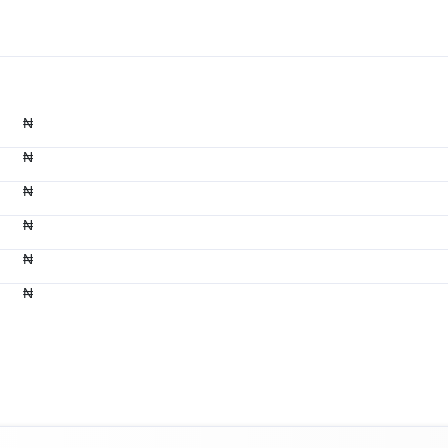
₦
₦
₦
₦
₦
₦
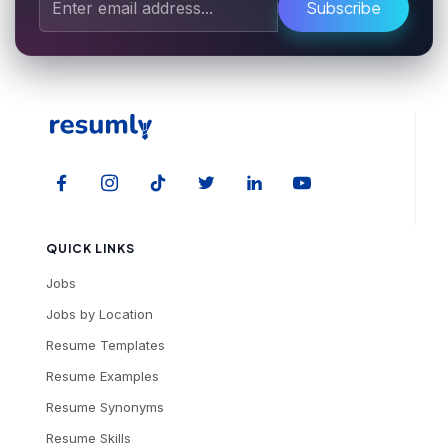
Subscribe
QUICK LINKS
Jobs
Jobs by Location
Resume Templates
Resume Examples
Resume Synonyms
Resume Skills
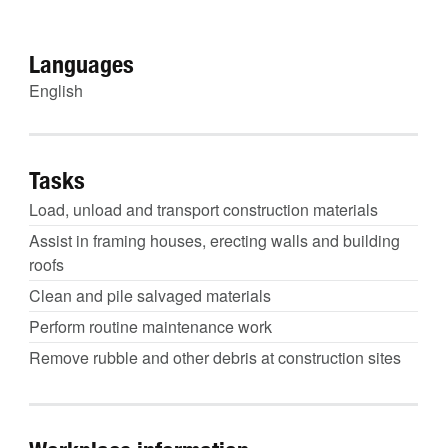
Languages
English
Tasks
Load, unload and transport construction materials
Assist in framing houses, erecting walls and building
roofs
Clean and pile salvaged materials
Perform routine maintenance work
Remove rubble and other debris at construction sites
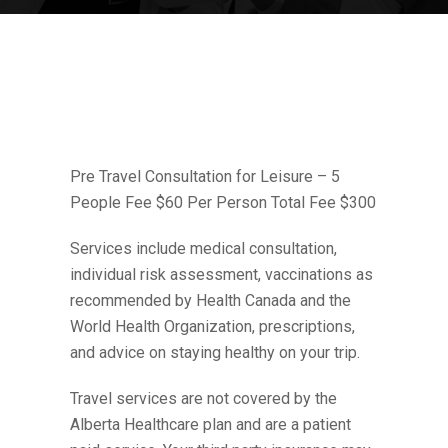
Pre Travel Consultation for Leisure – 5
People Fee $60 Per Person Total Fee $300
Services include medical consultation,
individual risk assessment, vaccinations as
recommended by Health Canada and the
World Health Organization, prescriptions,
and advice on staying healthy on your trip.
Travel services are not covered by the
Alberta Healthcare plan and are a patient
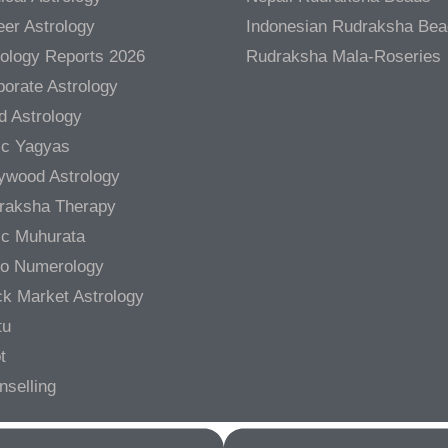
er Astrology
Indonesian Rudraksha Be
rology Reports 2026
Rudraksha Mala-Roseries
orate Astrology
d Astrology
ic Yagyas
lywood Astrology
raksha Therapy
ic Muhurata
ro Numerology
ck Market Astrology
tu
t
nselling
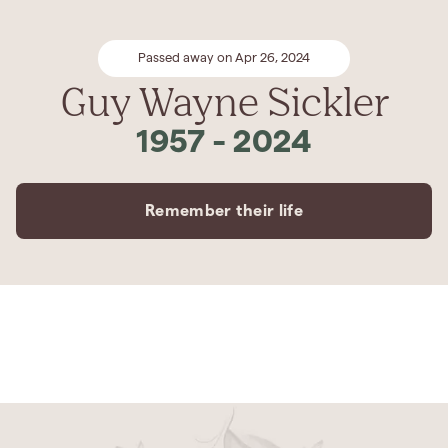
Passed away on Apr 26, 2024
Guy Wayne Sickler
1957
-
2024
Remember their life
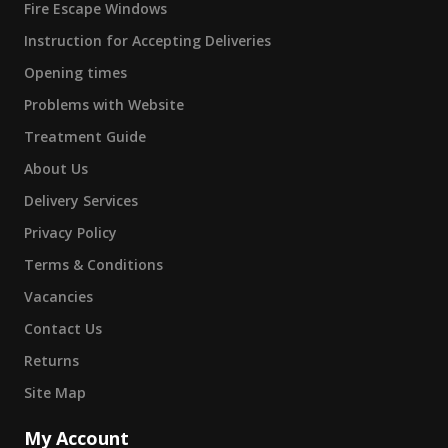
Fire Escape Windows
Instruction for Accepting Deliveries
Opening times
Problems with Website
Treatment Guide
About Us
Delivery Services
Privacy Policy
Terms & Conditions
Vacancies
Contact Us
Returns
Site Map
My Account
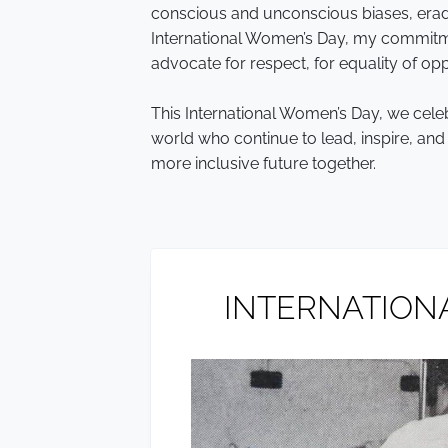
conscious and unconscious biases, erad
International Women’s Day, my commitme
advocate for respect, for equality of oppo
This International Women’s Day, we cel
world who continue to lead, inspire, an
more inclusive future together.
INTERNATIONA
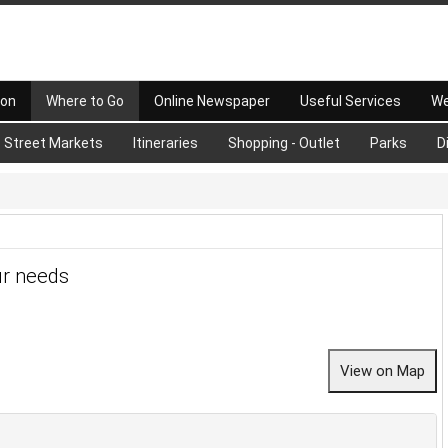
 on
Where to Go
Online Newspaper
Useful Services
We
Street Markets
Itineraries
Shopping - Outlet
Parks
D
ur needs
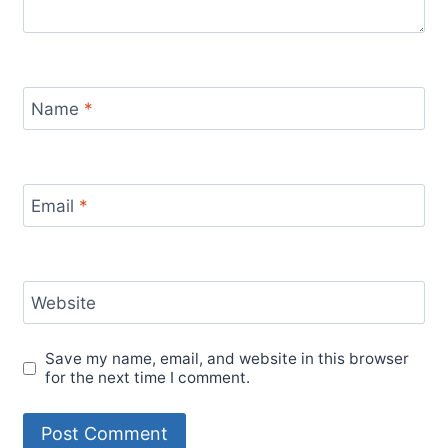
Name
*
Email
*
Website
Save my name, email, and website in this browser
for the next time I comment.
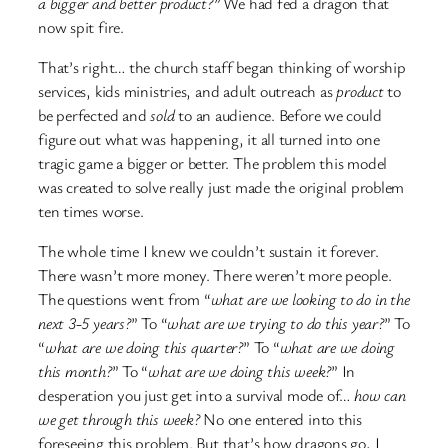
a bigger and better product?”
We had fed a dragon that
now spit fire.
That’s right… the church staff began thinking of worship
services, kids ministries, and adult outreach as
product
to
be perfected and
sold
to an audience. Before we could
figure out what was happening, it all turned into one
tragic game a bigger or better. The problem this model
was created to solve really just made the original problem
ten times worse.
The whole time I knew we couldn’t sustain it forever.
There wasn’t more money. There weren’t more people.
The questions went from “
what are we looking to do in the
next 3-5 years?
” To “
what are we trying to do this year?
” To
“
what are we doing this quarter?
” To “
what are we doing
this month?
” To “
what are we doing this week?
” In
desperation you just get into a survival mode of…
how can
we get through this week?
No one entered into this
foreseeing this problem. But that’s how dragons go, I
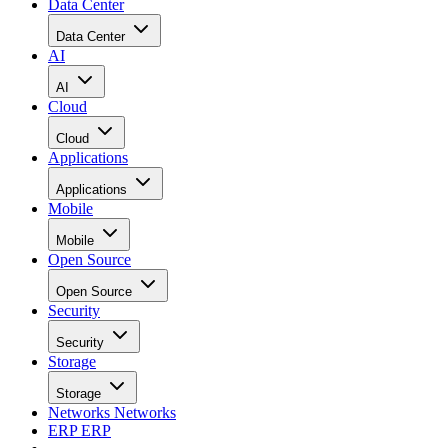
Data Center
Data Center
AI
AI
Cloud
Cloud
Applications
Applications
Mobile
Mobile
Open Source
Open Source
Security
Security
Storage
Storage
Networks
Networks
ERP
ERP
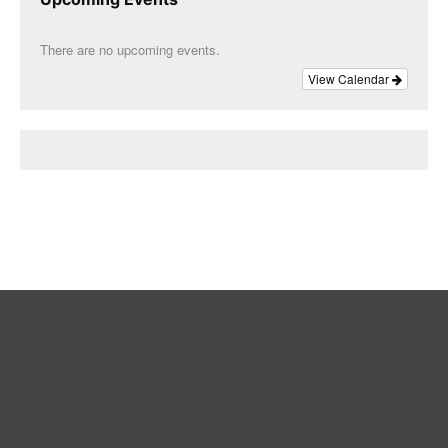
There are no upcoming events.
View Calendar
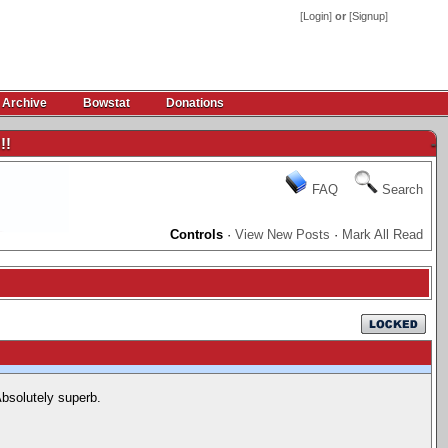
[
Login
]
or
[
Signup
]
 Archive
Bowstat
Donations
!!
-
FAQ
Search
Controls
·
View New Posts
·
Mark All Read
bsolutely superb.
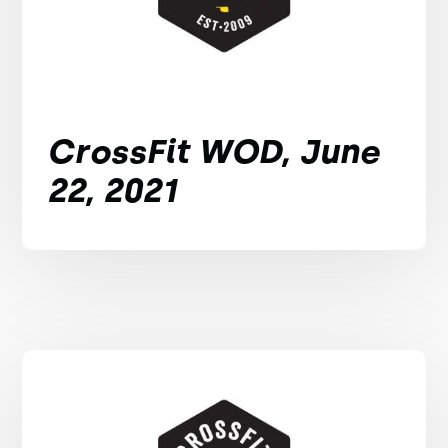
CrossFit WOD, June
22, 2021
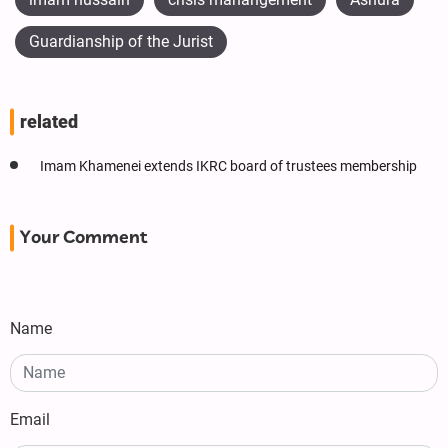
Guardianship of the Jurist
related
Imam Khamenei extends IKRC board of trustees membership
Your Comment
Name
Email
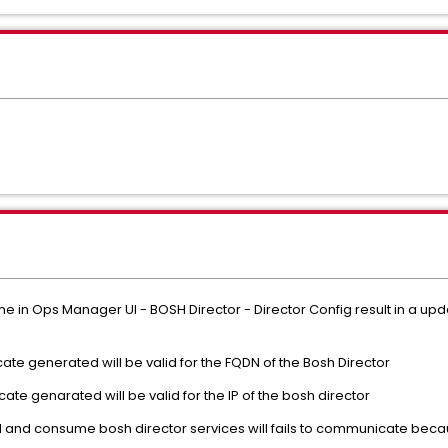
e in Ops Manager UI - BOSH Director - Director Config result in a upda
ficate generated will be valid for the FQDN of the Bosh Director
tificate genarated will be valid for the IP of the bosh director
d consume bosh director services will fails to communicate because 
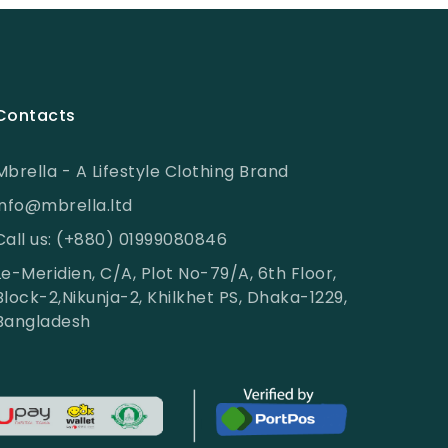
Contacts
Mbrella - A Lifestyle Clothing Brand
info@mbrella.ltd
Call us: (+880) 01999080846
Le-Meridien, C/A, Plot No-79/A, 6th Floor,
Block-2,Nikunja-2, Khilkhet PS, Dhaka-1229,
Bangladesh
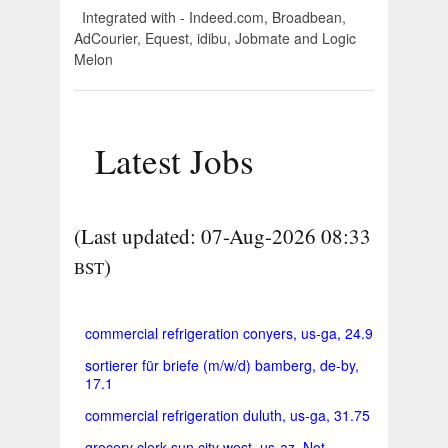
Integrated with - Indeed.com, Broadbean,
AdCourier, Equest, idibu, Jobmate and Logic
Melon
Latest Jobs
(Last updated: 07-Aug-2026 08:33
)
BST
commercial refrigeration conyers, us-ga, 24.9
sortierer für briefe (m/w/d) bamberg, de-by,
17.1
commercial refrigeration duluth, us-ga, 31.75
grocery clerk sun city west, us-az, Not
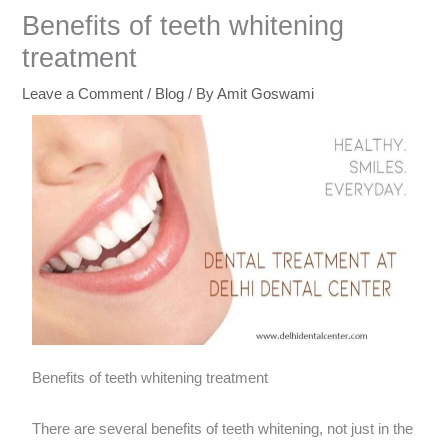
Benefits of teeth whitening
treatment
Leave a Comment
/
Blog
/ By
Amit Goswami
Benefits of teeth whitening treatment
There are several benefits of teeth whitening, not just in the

== Action item ==
Transcribe the listing above verbatim. No picture belongs in the result.

== Output for this exercise ==
₦
₦
₦
₦
₦
₦
Subscribe
QUICK LINKS
Jobs
Jobs by Location
Resume Templates
Resume Examples
Resume Synonyms
Resume Skills
Languages
English
Tasks
Load, unload and transport construction materials
Assist in framing houses, erecting walls and building
roofs
Clean and pile salvaged materials
Perform routine maintenance work
Remove rubble and other debris at construction sites
Pre Travel Consultation for Leisure – 5
People Fee $60 Per Person Total Fee $300
Services include medical consultation,
individual risk assessment, vaccinations as
recommended by Health Canada and the
World Health Organization, prescriptions,
and advice on staying healthy on your trip.
Travel services are not covered by the
Alberta Healthcare plan and are a patient
er Astrology
Indonesian Rudraksha Be
rology Reports 2026
Rudraksha Mala-Roseries
orate Astrology
d Astrology
ic Yagyas
lywood Astrology
raksha Therapy
ic Muhurata
ro Numerology
ck Market Astrology
tu
t
nselling
Passed away on Apr 26, 2024
Guy Wayne Sickler
1957
-
2024
Remember their life
Fire Escape Windows
Instruction for Accepting Deliveries
Opening times
Problems with Website
Treatment Guide
About Us
Delivery Services
Privacy Policy
Terms & Conditions
Vacancies
Contact Us
Returns
Site Map
My Account
conscious and unconscious biases, erad
International Women’s Day, my commitme
advocate for respect, for equality of oppo
This International Women’s Day, we cel
world who continue to lead, inspire, an
more inclusive future together.
INTERNATIONA
 on
Where to Go
Online Newspaper
Useful Services
We
Street Markets
Itineraries
Shopping - Outlet
Parks
D
ur needs
Name
*
Email
*
Website
Save my name, email, and website in this browser
for the next time I comment.
a bigger and better product?”
We had fed a dragon that
now spit fire.
That’s right… the church staff began thinking of worship
services, kids ministries, and adult outreach as
product
to
be perfected and
sold
to an audience. Before we could
figure out what was happening, it all turned into one
tragic game a bigger or better. The problem this model
was created to solve really just made the original problem
ten times worse.
The whole time I knew we couldn’t sustain it forever.
There wasn’t more money. There weren’t more people.
The questions went from “
what are we looking to do in the
next 3-5 years?
” To “
what are we trying to do this year?
” To
“
what are we doing this quarter?
” To “
what are we doing
this month?
” To “
what are we doing this week?
” In
desperation you just get into a survival mode of…
how can
we get through this week?
No one entered into this
foreseeing this problem. But that’s how dragons go, I
Data Center
Data Center
AI
AI
Cloud
Cloud
Applications
Applications
Mobile
Mobile
Open Source
Open Source
Security
Security
Storage
Storage
Networks
Networks
ERP
ERP
There are no upcoming events.
View Calendar
[
Login
]
or
[
Signup
]
 Archive
Bowstat
Donations
!!
-
FAQ
Search
Controls
·
View New Posts
·
Mark All Read
bsolutely superb.
CrossFit WOD, June
22, 2021
Guardianship of the Jurist
related
Imam Khamenei extends IKRC board of trustees membership
Your Comment
Name
Email
e in Ops Manager UI - BOSH Director - Director Config result in a upda
ficate generated will be valid for the FQDN of the Bosh Director
tificate genarated will be valid for the IP of the bosh director
d consume bosh director services will fails to communicate because 
Contacts
Mbrella - A Lifestyle Clothing Brand
info@mbrella.ltd
Call us: (+880) 01999080846
Le-Meridien, C/A, Plot No-79/A, 6th Floor,
Block-2,Nikunja-2, Khilkhet PS, Dhaka-1229,
Bangladesh
Integrated with - Indeed.com, Broadbean,
AdCourier, Equest, idibu, Jobmate and Logic
Melon
Latest Jobs
(Last updated: 07-Aug-2026 08:33
)
BST
commercial refrigeration conyers, us-ga, 24.9
sortierer für briefe (m/w/d) bamberg, de-by,
17.1
commercial refrigeration duluth, us-ga, 31.75
grocery clerk sun city west, us-az, Not
Benefits of teeth whitening
treatment
Leave a Comment
/
Blog
/ By
Amit Goswami
Benefits of teeth whitening treatment
There are several benefits of teeth whitening, not just in the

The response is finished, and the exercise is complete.